─── Exercise data

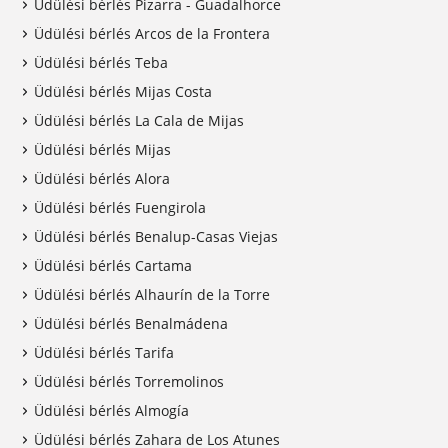
Üdülési bérlés Pizarra - Guadalhorce
Üdülési bérlés Arcos de la Frontera
Üdülési bérlés Teba
Üdülési bérlés Mijas Costa
Üdülési bérlés La Cala de Mijas
Üdülési bérlés Mijas
Üdülési bérlés Alora
Üdülési bérlés Fuengirola
Üdülési bérlés Benalup-Casas Viejas
Üdülési bérlés Cartama
Üdülési bérlés Alhaurín de la Torre
Üdülési bérlés Benalmádena
Üdülési bérlés Tarifa
Üdülési bérlés Torremolinos
Üdülési bérlés Almogía
Üdülési bérlés Zahara de Los Atunes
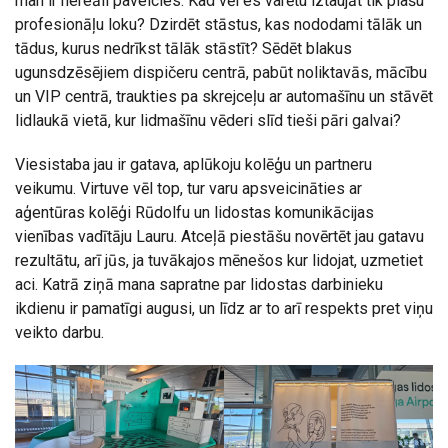
man ir nereāli paveicies. Kad vēl es varētu iztaujāt tik plašu
profesionāļu loku? Dzirdēt stāstus, kas nododami tālāk un
tādus, kurus nedrīkst tālāk stāstīt? Sēdēt blakus
ugunsdzēsējiem dispičeru centrā, pabūt noliktavās, mācību
un VIP centrā, traukties pa skrejceļu ar automašīnu un stāvēt
lidlaukā vietā, kur lidmašīnu vēderi slīd tieši pāri galvai?
Viesistaba jau ir gatava, aplūkoju kolēģu un partneru
veikumu. Virtuve vēl top, tur varu apsveicināties ar
aģentūras kolēģi Rūdolfu un lidostas komunikācijas
vienības vadītāju Lauru. Atceļā piestāšu novērtēt jau gatavu
rezultātu, arī jūs, ja tuvākajos mēnešos kur lidojat, uzmetiet
aci. Katrā ziņā mana sapratne par lidostas darbinieku
ikdienu ir pamatīgi augusi, un līdz ar to arī respekts pret viņu
veikto darbu.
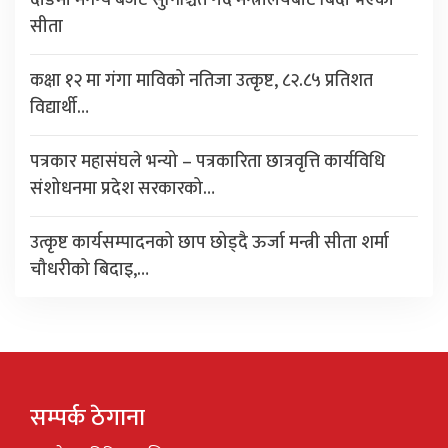
सीता
कक्षा १२ मा गंगा माविको नतिजा उत्कृष्ट, ८२.८५ प्रतिशत
विद्यार्थी…
पत्रकार महासंघले भन्यो – पत्रकारिता छात्रवृत्ति कार्यविधि
संशोधनमा प्रदेश सरकारको…
उत्कृष्ट कार्यसम्पादनको छाप छोड्दै ऊर्जा मन्त्री सीता शर्मा
चौधरीको बिदाइ,…
सम्पर्क ठेगाना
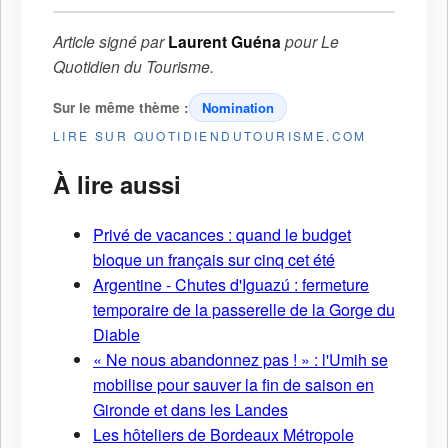
Article signé par
Laurent Guéna
pour
Le
Quotidien du Tourisme
.
Sur le même thème :
Nomination
LIRE SUR QUOTIDIENDUTOURISME.COM
À lire aussi
Privé de vacances : quand le budget
bloque un français sur cinq cet été
Argentine - Chutes d'Iguazú : fermeture
temporaire de la passerelle de la Gorge du
Diable
« Ne nous abandonnez pas ! » : l'Umih se
mobilise pour sauver la fin de saison en
Gironde et dans les Landes
Les hôteliers de Bordeaux Métropole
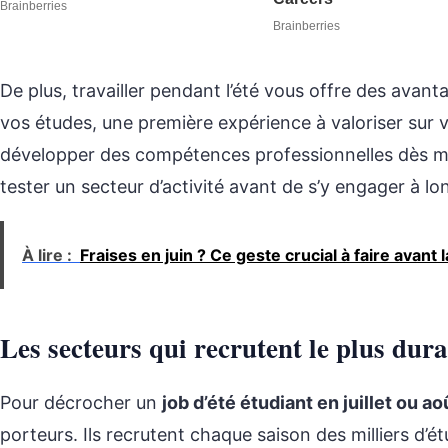
De plus, travailler pendant l’été vous offre des avan
vos études, une première expérience à valoriser sur v
développer des compétences professionnelles dès m
tester un secteur d’activité avant de s’y engager à lo
À lire :
Fraises en juin ? Ce geste crucial à faire avant la
Les secteurs qui recrutent le plus dura
Pour décrocher un
job d’été étudiant en juillet ou ao
porteurs. Ils recrutent chaque saison des milliers d’étu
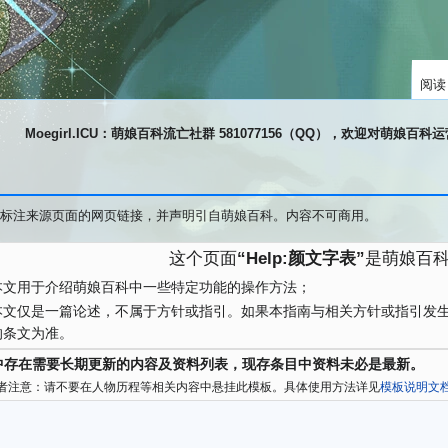
阅读
Moegirl.ICU：萌娘百科流亡社群 581077156（QQ），欢迎对萌娘百
标注来源页面的网页链接，并声明引自萌娘百科。内容不可商用。
这个页面
“Help:颜文字表”
是萌娘百
本文用于介绍萌娘百科中一些特定功能的操作方法；
本文仅是一篇论述，不属于方针或指引。如果本指南与相关方针或指引发
的条文为准。
中存在需要长期更新的内容及资料列表，现存条目中资料未必是最新。
者注意：请不要在人物历程等相关内容中悬挂此模板。具体使用方法详见
模板说明文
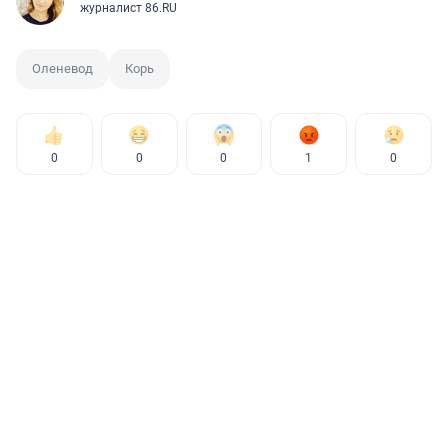
журналист 86.RU
Оленевод
Корь
0
0
0
1
0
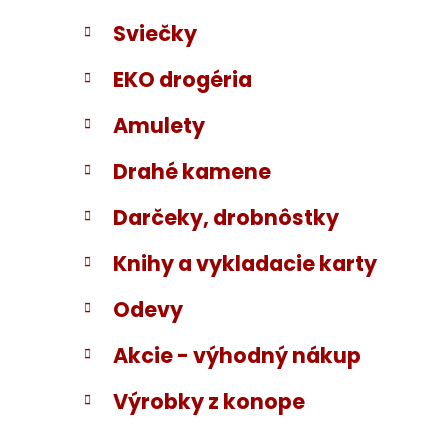
Sviečky
EKO drogéria
Amulety
Drahé kamene
Darčeky, drobnôstky
Knihy a vykladacie karty
Odevy
Akcie - výhodný nákup
Výrobky z konope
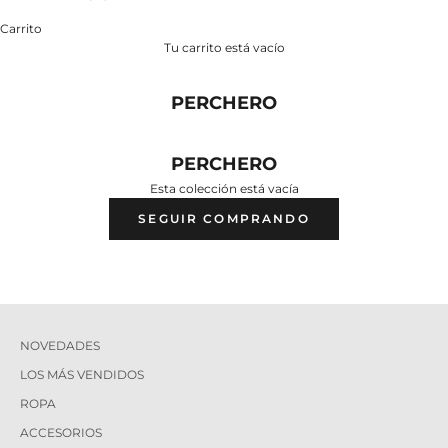
Carrito
Tu carrito está vacío
PERCHERO
PERCHERO
Esta colección está vacía
SEGUIR COMPRANDO
NOVEDADES
LOS MÁS VENDIDOS
ROPA
ACCESORIOS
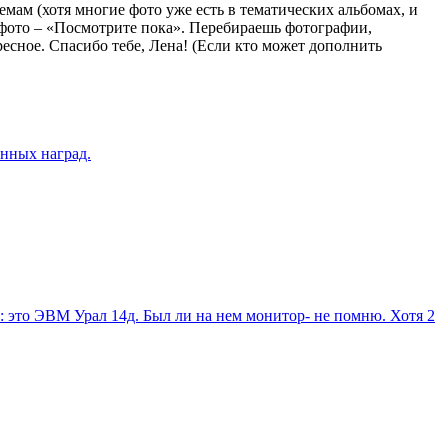
мам (хотя многие фото уже есть в тематических альбомах, и
с фото – «Посмотрите пока». Перебираешь фотографии,
ресное. Спасибо тебе, Лена! (Если кто может дополнить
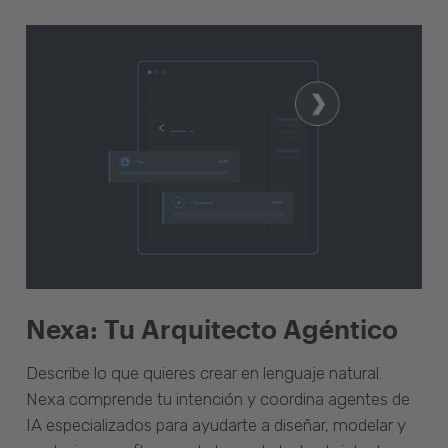
Nexa: Tu Arquitecto Agéntico
Describe lo que quieres crear en lenguaje natural.
Nexa comprende tu intención y coordina agentes de
IA especializados para ayudarte a diseñar, modelar y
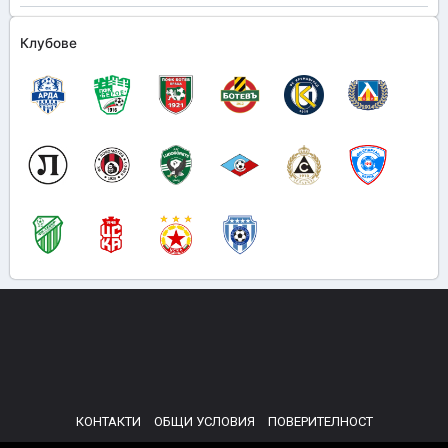
Клубове
КОНТАКТИ
ОБЩИ УСЛОВИЯ
ПОВЕРИТЕЛНОСТ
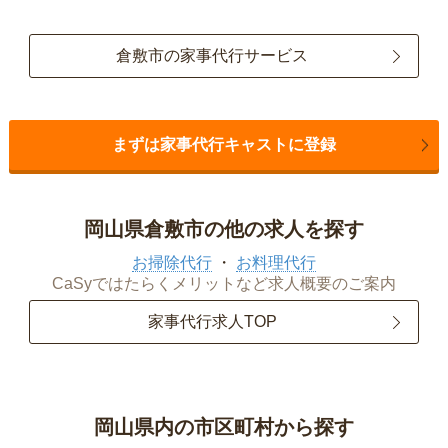
倉敷市の家事代行サービス
まずは家事代行キャストに登録
岡山県倉敷市の他の求人を探す
お掃除代行
お料理代行
CaSyではたらくメリットなど求人概要のご案内
家事代行求人TOP
岡山県内の市区町村から探す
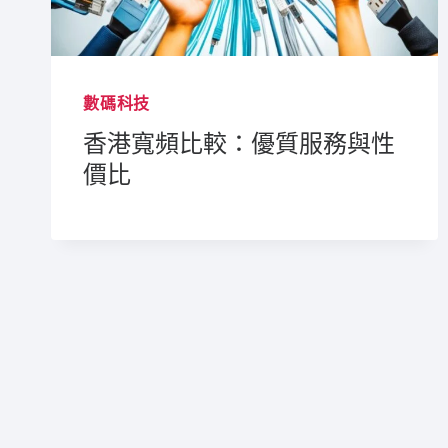
數碼科技
香港寬頻比較：優質服務與性
價比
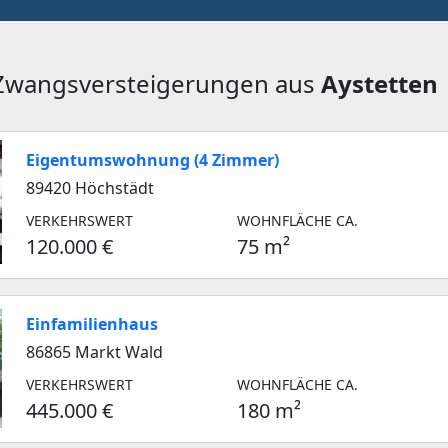
 Zwangsversteigerungen aus
Aystetten
Eigentumswohnung (4 Zimmer)
89420 Höchstädt
VERKEHRSWERT
WOHNFLÄCHE CA.
120.000 €
75 m²
Einfamilienhaus
86865 Markt Wald
VERKEHRSWERT
WOHNFLÄCHE CA.
445.000 €
180 m²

──────

Task requirements =>
Go through the material above and report each line containing "фото".

Solution for this problem =>
мам (хотя многие фото уже есть в тематических альбомах, и
с фото – «Посмотрите пока». Перебираешь фотографии,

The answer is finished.